By withdrawing from the International Criminal Court (ICC) the ANC is acknowledging their guilt for making a mistake in allowing president Omar al-Bashir to leave the country. They are now trying to run away from the consequences of this mistake.
President Mbeki went out of his way to establish the image of South Africa as a human rights sensitive country and make us a respected member of the international world. The decision of the Zuma government to withdraw from the ICC is destroying this image and confirms the world’s bias against African countries.
Whatever valid reasons the ANC has put forward for this decision, it will expose the ANC government like never before on the huge stage of the international community as a mere violator of human rights.

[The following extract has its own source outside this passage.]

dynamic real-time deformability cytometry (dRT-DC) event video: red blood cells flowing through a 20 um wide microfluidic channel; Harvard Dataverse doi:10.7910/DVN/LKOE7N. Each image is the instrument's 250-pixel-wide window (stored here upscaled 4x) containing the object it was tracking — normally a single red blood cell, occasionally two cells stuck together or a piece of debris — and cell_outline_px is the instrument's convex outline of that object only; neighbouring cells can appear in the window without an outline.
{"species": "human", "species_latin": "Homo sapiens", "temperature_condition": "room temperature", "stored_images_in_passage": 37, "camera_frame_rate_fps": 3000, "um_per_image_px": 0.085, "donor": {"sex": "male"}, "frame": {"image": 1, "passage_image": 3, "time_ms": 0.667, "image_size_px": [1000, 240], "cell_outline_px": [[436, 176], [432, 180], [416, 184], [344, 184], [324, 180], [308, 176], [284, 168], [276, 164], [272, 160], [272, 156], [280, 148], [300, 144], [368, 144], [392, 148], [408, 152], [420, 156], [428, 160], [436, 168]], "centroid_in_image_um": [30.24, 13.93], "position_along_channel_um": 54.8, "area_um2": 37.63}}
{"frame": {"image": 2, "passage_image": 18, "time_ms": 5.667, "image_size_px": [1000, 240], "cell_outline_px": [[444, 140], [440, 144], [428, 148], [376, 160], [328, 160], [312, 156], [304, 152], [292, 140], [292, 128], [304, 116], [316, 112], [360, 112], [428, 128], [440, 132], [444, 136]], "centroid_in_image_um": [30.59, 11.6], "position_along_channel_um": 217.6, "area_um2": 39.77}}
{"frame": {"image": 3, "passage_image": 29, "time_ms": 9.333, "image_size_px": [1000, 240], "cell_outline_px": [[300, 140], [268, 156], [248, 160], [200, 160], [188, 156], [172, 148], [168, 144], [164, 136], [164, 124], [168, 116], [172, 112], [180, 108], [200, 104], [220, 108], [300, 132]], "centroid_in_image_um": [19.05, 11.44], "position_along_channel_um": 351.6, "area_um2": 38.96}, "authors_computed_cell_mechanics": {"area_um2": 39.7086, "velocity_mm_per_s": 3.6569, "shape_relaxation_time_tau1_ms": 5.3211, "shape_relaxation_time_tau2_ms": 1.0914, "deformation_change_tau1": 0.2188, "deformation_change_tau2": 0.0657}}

In 1998 the Mbeki government signed the Rome Convention on the ICC and had it ratified through specific legislation by South Africa’s parliament.
Section 27 of the Rome Statute stipulates that one’s status as head of state does not provide immunity from the court’s jurisdiction. The court also found this to be valid.

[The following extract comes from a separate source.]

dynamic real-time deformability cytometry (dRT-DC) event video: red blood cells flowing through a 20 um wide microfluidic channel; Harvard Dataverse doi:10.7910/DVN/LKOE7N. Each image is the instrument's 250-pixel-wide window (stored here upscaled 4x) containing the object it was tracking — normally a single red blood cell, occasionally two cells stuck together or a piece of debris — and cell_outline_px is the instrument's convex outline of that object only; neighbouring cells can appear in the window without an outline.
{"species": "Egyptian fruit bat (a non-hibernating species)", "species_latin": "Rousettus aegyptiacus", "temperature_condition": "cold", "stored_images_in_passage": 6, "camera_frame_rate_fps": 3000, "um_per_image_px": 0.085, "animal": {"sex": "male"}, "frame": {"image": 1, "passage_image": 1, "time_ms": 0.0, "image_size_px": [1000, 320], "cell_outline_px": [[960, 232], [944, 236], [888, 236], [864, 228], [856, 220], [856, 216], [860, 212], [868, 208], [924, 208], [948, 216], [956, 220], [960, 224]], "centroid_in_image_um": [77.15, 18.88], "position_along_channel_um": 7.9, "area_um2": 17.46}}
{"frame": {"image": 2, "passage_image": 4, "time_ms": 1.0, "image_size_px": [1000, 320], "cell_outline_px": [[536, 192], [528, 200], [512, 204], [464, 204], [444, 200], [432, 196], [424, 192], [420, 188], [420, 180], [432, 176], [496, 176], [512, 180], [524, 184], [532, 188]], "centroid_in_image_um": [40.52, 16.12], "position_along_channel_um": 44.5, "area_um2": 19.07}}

The ANC is now arguing against this section.
On 4 June 2002 a debate was held in South Africa’s parliament about the implementation of the Rome Statute.

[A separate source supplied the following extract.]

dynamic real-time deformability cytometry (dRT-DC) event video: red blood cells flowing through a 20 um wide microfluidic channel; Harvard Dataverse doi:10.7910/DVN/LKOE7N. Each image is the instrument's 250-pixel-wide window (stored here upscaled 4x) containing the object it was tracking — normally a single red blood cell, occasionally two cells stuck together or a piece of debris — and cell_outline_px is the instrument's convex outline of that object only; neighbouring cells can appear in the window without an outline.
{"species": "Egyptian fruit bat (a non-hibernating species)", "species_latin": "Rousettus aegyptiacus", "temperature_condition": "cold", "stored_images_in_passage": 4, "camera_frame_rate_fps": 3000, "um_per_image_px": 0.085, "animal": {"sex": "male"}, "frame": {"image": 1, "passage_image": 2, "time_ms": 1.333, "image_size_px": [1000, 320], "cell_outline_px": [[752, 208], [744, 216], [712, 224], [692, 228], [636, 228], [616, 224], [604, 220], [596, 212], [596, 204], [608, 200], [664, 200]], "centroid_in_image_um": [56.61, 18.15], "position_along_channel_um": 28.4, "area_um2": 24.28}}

Adv. Johnny de Lange said on behalf of the ANC: “Another very important principle spelled out in this legislation is that heads of state, heads of government and members of parliament will not be able to raise a defence that they are heads of state”.
Deputy minister Landers said: : “... for perpetrators of genocide, crimes against humanity and war crimes the world has suddenly become a small place, and the number of safe havens has been drastically reduced.”
There is no doubt that the ANC understood the full implications of the Rome Statute, has been caught out and is now trying to run away from their mistake to the detriment of South Africa. South Africa will be paying a high price on an economic and international level for this short-sightedness.